Top of Given material

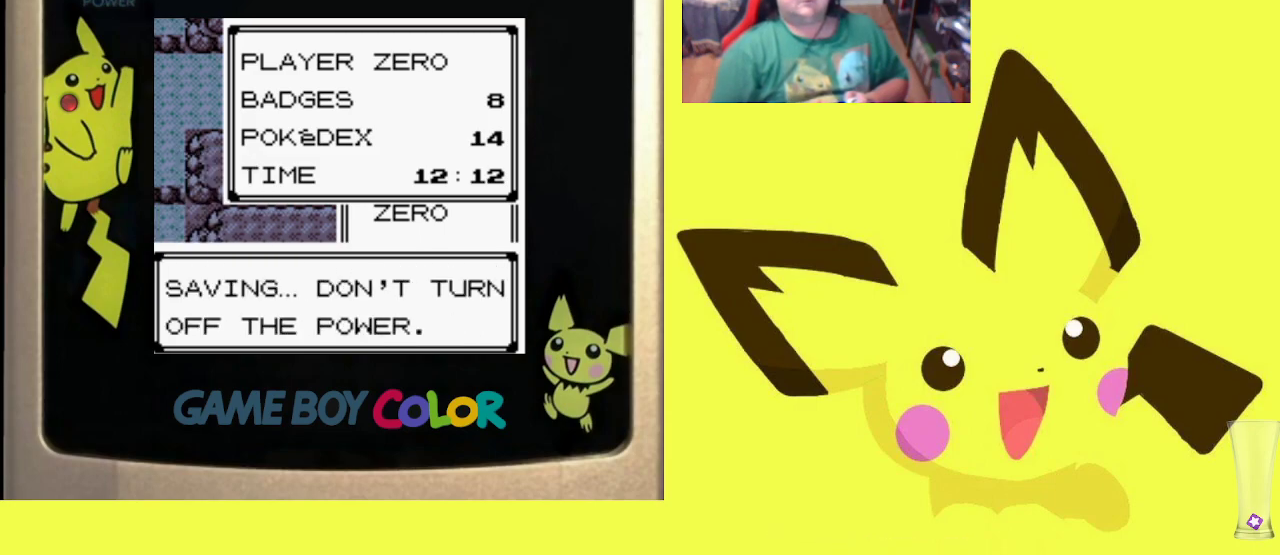
{"buttons": [], "events": [[167, "CIRCLE", "down"], [283, "CIRCLE", "up"], [367, "CIRCLE", "down"], [450, "CIRCLE", "up"]]}
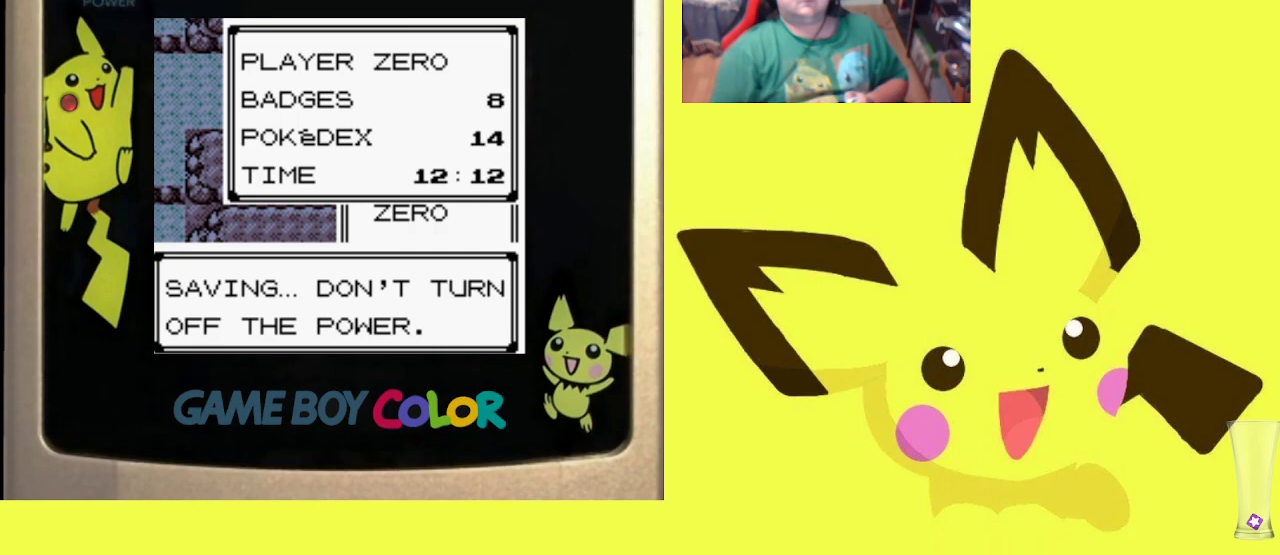
{"buttons": ["CIRCLE"], "events": [[50, "CIRCLE", "down"], [167, "CIRCLE", "up"], [250, "CIRCLE", "down"], [367, "CIRCLE", "up"], [450, "CIRCLE", "down"]]}
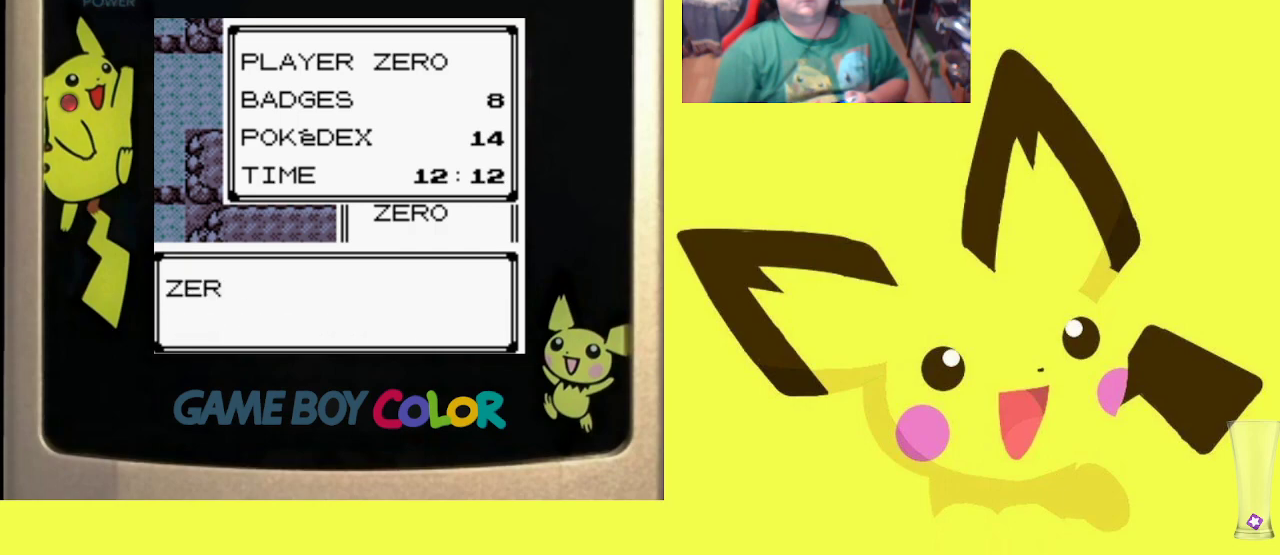
{"buttons": [], "events": [[67, "CIRCLE", "up"], [167, "CIRCLE", "down"], [283, "CIRCLE", "up"], [367, "CIRCLE", "down"], [450, "CIRCLE", "up"]]}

Bottom of Given material

Return all of the material above unchanged, minus its pictures.

• [Output for this exercise]:
{"buttons": [], "events": [[167, "CIRCLE", "down"], [283, "CIRCLE", "up"], [367, "CIRCLE", "down"], [450, "CIRCLE", "up"]]}
{"buttons": ["CIRCLE"], "events": [[50, "CIRCLE", "down"], [167, "CIRCLE", "up"], [250, "CIRCLE", "down"], [367, "CIRCLE", "up"], [450, "CIRCLE", "down"]]}
{"buttons": [], "events": [[67, "CIRCLE", "up"], [167, "CIRCLE", "down"], [283, "CIRCLE", "up"], [367, "CIRCLE", "down"], [450, "CIRCLE", "up"]]}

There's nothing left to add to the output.